One reason why preservation of computer system state is so difficult is because any process of preserving the computer system state that uses computer system resources such as memory, processor, or a mass storage device, must use these resources without destroying the context or environment in which they were previously operating. Thus, a state preservation process must share system resources without permanently altering their state. This constraint has been particularly difficult to satisfy in small computer systems such as personal computers, laptop computers or notebook computers. Personal computer systems typically operate with a wide variety of different software application programs. These application programs often control, manipulate, or modify many if not all of the computer system resources available. It is often not possible to anticipate much less constrain the operation of application programs to a particular pre-defined resource domain.

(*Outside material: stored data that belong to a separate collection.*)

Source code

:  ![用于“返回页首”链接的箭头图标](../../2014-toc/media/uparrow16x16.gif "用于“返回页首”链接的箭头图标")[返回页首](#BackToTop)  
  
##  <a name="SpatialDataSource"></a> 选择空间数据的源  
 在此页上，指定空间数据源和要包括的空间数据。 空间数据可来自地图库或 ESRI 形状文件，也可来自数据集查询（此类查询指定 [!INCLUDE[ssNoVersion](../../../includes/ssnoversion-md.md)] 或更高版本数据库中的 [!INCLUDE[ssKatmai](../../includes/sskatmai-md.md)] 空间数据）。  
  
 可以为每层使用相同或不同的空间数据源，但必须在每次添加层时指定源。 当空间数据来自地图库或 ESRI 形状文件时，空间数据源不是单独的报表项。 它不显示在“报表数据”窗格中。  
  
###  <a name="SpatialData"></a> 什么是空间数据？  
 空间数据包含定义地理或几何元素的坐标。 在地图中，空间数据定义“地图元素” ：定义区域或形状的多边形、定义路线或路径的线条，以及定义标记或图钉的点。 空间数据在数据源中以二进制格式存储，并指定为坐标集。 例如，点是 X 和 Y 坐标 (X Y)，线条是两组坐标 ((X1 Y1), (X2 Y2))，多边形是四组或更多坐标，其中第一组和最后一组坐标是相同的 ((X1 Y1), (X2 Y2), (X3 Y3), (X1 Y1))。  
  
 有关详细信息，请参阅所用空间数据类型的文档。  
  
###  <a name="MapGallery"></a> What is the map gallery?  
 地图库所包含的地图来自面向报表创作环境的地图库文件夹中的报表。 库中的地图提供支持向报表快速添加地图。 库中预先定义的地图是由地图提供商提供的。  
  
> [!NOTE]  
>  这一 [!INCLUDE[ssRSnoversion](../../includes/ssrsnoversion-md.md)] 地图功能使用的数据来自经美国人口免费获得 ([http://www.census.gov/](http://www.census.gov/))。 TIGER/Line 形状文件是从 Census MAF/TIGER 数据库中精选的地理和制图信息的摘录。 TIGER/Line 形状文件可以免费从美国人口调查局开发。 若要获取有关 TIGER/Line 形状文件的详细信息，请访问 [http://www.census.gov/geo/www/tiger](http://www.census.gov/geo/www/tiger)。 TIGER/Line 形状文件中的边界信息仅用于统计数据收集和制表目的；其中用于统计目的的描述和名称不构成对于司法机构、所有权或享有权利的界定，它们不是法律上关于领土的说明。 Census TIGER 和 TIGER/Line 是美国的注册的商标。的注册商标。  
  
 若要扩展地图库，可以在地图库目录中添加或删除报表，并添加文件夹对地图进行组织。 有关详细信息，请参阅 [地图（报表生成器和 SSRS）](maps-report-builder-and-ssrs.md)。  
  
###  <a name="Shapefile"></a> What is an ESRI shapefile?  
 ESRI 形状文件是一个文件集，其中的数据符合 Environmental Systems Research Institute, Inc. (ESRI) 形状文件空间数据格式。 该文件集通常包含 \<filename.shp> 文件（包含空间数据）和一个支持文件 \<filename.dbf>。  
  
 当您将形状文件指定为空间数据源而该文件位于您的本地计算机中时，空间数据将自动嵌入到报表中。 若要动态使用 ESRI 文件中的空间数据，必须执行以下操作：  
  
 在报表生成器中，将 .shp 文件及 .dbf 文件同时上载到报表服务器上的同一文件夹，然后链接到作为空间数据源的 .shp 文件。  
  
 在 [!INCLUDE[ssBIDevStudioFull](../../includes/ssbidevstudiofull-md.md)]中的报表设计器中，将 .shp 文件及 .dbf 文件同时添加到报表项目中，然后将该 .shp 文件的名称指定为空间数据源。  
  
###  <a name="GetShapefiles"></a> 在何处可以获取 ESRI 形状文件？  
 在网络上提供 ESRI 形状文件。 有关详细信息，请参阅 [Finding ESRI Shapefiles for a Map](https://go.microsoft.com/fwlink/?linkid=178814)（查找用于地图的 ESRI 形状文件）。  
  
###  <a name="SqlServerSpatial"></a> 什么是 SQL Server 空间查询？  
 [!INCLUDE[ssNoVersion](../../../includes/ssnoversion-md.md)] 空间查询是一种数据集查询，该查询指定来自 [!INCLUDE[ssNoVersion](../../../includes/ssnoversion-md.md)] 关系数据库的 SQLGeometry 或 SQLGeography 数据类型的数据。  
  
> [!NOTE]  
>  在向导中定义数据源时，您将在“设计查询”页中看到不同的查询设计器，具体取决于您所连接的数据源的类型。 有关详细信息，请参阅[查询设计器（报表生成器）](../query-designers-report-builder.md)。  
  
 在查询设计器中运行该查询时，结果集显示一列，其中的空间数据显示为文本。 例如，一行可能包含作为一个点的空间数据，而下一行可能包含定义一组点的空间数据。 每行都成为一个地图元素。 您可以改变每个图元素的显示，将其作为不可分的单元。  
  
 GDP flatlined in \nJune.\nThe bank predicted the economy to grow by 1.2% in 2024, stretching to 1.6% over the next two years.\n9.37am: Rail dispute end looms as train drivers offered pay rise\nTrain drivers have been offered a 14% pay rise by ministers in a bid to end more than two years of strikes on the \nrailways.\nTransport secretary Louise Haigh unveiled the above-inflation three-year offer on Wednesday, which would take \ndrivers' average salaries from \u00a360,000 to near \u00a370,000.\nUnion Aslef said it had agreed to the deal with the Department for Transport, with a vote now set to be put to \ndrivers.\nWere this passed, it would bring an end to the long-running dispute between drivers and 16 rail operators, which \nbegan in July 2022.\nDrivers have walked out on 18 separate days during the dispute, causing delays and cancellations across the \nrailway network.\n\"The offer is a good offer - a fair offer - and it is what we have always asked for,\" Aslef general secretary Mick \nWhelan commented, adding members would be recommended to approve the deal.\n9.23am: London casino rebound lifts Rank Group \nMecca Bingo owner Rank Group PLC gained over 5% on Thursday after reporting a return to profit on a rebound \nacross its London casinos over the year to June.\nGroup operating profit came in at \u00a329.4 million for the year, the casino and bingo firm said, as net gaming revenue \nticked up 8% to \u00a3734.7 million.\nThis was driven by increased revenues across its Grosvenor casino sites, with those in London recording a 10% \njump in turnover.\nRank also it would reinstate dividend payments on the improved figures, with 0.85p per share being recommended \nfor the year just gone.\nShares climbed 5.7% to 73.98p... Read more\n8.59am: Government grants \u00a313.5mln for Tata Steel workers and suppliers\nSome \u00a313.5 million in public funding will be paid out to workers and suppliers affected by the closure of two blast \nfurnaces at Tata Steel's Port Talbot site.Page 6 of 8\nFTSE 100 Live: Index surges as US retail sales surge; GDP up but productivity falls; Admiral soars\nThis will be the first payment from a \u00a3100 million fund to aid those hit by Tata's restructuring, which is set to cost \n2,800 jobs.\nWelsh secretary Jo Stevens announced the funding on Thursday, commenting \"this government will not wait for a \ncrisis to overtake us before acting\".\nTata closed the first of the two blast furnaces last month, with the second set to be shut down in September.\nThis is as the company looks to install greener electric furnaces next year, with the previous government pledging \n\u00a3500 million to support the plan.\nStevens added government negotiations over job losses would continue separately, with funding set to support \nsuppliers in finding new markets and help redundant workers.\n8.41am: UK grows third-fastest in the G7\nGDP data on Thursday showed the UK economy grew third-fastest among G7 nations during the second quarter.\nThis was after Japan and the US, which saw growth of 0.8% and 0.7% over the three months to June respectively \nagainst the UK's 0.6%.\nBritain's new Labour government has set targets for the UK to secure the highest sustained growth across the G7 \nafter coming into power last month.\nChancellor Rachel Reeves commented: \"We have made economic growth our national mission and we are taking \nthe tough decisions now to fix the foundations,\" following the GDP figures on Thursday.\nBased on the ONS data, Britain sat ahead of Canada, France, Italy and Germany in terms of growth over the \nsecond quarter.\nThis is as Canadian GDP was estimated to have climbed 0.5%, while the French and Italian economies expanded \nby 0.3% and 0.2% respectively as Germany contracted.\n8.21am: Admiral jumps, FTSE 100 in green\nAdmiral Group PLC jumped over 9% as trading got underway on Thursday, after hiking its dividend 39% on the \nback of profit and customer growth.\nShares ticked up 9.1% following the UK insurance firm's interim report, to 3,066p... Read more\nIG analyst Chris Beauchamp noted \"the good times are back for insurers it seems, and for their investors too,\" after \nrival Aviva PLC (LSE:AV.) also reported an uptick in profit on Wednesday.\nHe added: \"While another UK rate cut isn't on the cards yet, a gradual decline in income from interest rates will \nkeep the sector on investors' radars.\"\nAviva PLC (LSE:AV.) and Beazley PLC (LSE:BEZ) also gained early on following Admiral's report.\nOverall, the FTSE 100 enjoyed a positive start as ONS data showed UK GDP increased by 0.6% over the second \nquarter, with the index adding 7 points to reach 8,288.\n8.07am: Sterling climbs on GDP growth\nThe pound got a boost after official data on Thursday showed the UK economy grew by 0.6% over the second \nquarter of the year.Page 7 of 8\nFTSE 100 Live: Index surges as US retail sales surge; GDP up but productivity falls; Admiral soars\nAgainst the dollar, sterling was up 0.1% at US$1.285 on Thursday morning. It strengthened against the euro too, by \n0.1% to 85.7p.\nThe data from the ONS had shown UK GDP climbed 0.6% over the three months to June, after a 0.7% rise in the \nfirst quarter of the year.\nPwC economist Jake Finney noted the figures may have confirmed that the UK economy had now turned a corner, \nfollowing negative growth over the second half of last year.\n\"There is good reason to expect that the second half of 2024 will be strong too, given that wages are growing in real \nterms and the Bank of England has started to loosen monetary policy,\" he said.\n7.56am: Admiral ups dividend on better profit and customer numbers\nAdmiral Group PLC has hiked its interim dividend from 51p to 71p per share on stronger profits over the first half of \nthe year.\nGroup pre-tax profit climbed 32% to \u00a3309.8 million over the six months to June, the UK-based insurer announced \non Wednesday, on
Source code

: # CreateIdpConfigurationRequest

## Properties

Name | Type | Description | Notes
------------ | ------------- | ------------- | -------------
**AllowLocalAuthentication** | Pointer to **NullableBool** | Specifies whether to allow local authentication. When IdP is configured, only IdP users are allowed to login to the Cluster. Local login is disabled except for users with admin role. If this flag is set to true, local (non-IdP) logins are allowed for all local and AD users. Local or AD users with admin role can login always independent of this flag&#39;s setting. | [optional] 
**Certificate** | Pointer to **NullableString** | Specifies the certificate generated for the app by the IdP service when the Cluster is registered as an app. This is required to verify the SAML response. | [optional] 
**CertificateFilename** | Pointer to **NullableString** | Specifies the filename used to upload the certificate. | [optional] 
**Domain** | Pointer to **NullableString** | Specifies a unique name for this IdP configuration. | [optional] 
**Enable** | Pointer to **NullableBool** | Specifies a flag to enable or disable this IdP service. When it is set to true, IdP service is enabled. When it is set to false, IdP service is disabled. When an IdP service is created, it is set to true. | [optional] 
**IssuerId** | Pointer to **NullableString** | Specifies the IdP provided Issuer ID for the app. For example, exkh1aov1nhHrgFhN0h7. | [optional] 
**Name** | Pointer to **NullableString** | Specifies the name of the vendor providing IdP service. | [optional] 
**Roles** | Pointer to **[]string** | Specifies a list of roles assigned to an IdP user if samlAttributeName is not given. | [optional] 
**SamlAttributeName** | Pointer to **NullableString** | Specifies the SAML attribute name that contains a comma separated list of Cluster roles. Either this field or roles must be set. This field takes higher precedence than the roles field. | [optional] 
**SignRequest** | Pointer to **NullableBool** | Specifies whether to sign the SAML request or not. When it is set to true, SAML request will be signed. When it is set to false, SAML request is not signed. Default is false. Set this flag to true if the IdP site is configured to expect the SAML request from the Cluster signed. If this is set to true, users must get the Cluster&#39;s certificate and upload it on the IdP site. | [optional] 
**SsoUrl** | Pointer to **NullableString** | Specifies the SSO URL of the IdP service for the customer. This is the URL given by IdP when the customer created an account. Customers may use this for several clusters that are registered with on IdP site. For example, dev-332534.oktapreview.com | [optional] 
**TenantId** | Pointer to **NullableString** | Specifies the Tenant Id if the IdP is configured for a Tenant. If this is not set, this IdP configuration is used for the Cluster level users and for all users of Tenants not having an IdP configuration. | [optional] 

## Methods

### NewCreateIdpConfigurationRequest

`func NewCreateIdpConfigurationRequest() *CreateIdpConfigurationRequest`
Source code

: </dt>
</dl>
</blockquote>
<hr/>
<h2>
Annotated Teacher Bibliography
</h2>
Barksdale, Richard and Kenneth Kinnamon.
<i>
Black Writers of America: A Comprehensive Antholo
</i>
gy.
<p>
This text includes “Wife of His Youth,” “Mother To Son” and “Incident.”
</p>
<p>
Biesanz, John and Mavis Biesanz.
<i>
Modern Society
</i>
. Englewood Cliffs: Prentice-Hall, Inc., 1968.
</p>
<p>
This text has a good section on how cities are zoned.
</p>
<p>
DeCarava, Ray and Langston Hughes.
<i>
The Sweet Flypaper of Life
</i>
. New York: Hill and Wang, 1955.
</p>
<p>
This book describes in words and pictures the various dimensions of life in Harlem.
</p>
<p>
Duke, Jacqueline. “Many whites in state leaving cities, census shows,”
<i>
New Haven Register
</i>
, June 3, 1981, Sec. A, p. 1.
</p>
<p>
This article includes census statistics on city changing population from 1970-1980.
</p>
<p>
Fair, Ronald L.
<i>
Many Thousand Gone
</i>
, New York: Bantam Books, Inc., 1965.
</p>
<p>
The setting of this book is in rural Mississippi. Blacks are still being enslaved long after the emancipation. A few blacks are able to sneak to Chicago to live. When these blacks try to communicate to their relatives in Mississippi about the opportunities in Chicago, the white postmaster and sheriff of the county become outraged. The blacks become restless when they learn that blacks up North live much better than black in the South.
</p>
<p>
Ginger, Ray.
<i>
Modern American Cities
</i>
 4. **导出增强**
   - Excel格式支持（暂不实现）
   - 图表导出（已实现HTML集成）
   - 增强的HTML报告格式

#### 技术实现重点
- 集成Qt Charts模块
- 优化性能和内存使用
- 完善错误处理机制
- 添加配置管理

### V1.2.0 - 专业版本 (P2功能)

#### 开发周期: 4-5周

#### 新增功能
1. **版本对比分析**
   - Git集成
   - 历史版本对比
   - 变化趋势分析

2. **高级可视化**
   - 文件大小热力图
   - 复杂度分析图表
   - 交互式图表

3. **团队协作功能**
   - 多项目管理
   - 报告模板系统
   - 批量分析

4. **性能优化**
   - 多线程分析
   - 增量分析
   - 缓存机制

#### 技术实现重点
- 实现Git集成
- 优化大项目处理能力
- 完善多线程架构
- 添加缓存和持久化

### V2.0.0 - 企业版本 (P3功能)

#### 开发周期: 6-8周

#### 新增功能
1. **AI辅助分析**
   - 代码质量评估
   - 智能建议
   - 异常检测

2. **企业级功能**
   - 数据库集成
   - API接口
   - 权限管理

Therefore, reserving system resources for a state preservation process is often not feasible. Moreover, the low cost and competitive nature of personal computers often does not justify the addition of additional hardware dedicated to a state preservation function.
The operation of a state preservation process is made more difficult by the increased level of sophistication of hardware in modern personal computer systems. In the past, an entire computer system state could be completely defined by the content of memory and a few processor registers. Now, however, the computer system is more widely distributed throughout various resources of the system. In addition, computer system memory is now partitioned into more than one section that may not always be directly addressable by the processor. It has therefore become increasingly difficult to effectively preserve and restore the processing state in these sophisticated computer systems.
Thus, a better process and means is needed for preserving and restoring the processing state of the computer system.